● **Exercise materials**
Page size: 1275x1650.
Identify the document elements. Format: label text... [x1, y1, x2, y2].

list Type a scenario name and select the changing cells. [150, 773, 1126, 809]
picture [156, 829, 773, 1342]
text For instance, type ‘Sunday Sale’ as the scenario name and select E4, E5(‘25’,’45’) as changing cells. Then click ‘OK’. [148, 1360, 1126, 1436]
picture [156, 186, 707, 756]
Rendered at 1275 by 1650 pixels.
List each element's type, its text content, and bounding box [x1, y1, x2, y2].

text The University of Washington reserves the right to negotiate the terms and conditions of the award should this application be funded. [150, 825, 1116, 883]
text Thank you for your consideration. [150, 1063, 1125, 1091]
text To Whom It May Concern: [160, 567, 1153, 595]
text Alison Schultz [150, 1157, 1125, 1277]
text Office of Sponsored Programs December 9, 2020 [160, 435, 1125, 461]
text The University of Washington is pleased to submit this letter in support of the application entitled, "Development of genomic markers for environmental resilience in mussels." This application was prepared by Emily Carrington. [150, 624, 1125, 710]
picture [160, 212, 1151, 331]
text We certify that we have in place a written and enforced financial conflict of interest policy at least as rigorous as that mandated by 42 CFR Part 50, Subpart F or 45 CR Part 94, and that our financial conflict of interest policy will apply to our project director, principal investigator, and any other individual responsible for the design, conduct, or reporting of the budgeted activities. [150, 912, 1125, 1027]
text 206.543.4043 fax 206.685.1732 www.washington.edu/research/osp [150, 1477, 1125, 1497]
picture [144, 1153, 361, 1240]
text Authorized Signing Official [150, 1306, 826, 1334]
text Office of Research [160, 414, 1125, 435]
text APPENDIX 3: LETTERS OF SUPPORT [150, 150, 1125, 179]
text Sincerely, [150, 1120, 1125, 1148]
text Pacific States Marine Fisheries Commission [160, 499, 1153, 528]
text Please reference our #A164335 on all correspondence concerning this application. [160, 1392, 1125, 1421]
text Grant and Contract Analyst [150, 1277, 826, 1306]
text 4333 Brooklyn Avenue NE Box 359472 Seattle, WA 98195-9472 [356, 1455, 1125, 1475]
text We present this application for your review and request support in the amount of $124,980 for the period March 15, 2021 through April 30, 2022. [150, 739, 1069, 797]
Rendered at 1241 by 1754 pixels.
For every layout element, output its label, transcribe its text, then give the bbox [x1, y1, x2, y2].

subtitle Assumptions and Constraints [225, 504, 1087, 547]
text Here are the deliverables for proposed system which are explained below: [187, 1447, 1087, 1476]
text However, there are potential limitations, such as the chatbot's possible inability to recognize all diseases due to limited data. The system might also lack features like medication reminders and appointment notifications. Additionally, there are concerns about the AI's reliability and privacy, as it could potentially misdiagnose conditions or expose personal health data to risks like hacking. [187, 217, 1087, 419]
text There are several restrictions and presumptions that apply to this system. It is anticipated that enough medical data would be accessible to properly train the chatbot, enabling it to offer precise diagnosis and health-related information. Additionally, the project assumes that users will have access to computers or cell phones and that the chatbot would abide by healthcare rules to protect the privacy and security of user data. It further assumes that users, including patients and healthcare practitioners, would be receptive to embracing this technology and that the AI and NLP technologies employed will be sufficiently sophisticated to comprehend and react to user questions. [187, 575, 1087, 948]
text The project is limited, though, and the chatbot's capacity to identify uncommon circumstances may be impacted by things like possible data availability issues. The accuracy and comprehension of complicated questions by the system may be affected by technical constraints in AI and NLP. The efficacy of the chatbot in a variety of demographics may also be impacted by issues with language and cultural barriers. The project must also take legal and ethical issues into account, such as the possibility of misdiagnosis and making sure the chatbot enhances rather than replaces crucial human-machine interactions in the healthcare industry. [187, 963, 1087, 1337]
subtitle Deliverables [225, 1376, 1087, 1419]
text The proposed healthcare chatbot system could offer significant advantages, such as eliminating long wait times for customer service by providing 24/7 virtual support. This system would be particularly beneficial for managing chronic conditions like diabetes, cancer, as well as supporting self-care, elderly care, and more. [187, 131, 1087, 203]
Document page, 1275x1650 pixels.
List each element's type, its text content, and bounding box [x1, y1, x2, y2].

● **Instructions to follow**
Once each line with "Rendered" in the entries is counted, state the total and nothing else.

● **Task answer**
2